Tecticornia lylei, commonly known as wiry glasswort, is a small shrub with in the family Chenopodiaceae. It occurs in saline clay soils on the beds of and around the perimeter of salt lakes. The erect shrub can grow up to 1 m in height and 1.5 m wide, and has slender branches with very slender branchlets, its articles cylindrical, dull mid-green and about 3 mm long and 2 mm wide. The wiry glasswort flowers between November and June, with tiny flowers less than 3 mm across which fruit when pollinated. Listed as endangered in New South Wales and rare in Victoria and South Australia, T. lylei is threatened by trampling and overgrazing, vegetation clearing and stochastic events.

Distribution and habitat 

Tecticornia lylei is an endangered species in NSW and rare in Victoria, with the numbers especially low in the once plentiful low open-shrubland in the Murray Darling Depression Bioregion. Requiring particularly saline soils to survive, it occurs on saline clay soils on the beds of small salt lakes and around the perimeter of larger salt lakes. T. lylei may also be found in somewhat saline and seasonally waterlogged localities.

Ecology 

Tecticornia lylei provides an important habitat for fauna in saline ecosystems. T. lylei pumps oxygen into the sediment under waterlogged conditions, improving the health of saline aquatic and riparian ecological systems. This provides habitat for fauna in saline ecosystems. Insect activity is also high around T. lylei, suggesting benefit for insect communities in saline environments. T. lylei is highly adapted to saline environments.

Life history traits 

The erect shrub can grow up to 1 m in height and 1.5 m wide and has slender branches with very slender branchlets, its articles cylindrical, dull mid-green and about 3 mm long and 2 mm wide. Tecticornia lylei is leafless with slender branches terminating in spikes, flowers exposed vertical to the spike and less than 3 mm across which when pollinated form fruitlets protruding from the bracts, perianth firm and pithy. Fruiting spikes shedding fruitlets encasing the seed. Seeds are broadly elliptic and measure 1–1.5 mm long; teste crustaceous, reddish-brown, concentrically granular over the embryo.

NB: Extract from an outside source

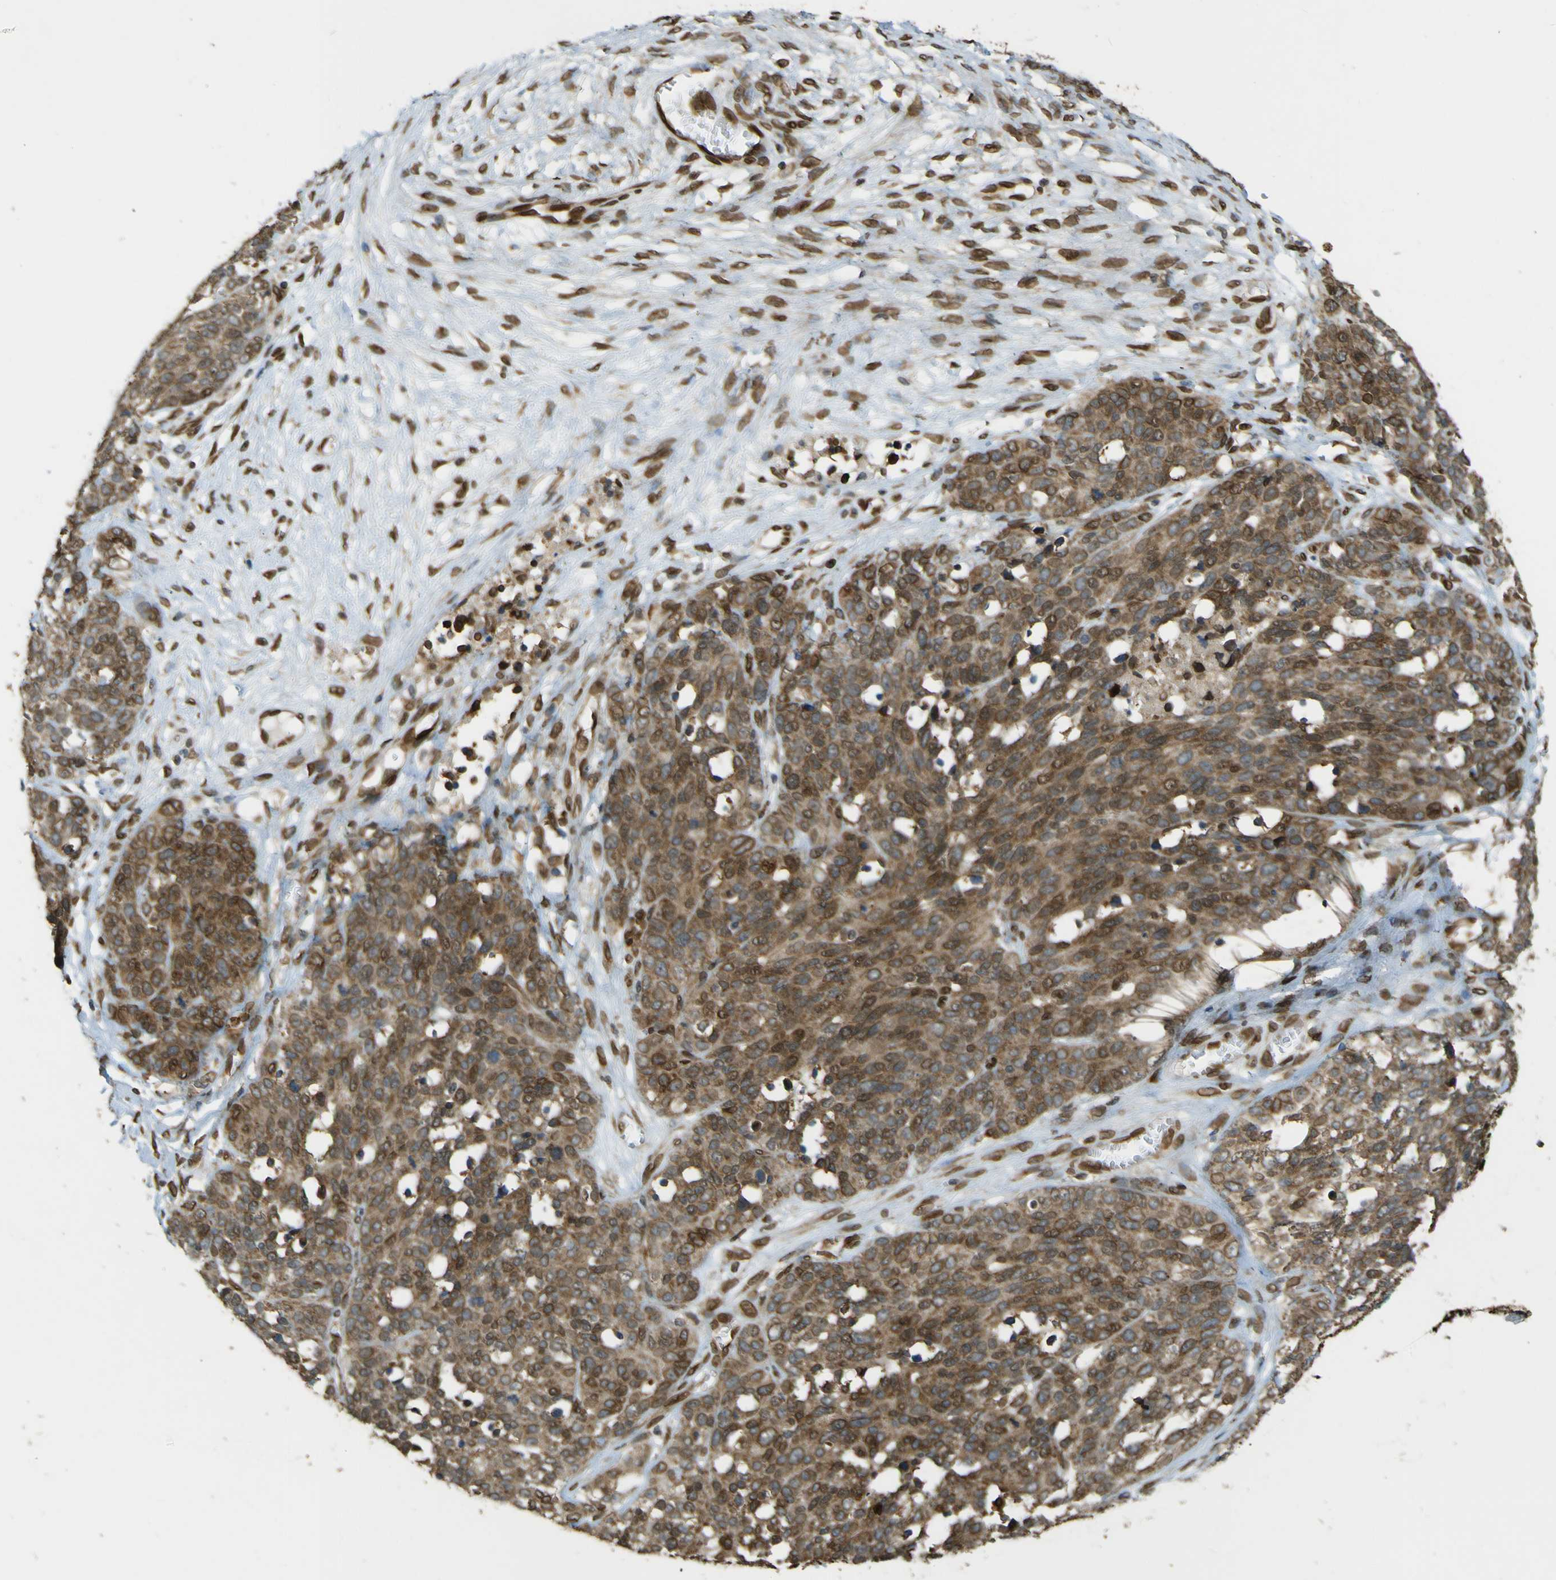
{"staining": {"intensity": "moderate", "quantity": ">75%", "location": "cytoplasmic/membranous,nuclear"}, "tissue": "ovarian cancer", "cell_type": "Tumor cells", "image_type": "cancer", "snomed": [{"axis": "morphology", "description": "Cystadenocarcinoma, serous, NOS"}, {"axis": "topography", "description": "Ovary"}], "caption": "High-power microscopy captured an immunohistochemistry photomicrograph of ovarian serous cystadenocarcinoma, revealing moderate cytoplasmic/membranous and nuclear staining in about >75% of tumor cells.", "gene": "GALNT1", "patient": {"sex": "female", "age": 44}}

Cultivation and propagation 

Tecticornia lylei can be grown from tube stock, cutting or by direct seeding. Fruiting segments should be collected from the middle of January to late February . Shoots or whole plants should be harvested by hand or with a forage harvester and spread on the new site. This process is most effective when new site is on lightly cultivated salt affected areas to enable plants to germinate and spread naturally.

Conservation status 

Tecticornia lylei is listed as an endangered species in NSW, and rare in Victoria and South Australia. T. lylei primary threat is from introduced hoofed livestock species such as cattle and sheep, which overgraze and trample the native vegetation. T. lylei is threatened by vegetation clearing to access salt deposits, mineral exploration, and sand mining. Stochastic events such as flooding and drought may bring localised extinction, while limited genetic diversity hinders the species ability to adapt to potential environmental changes.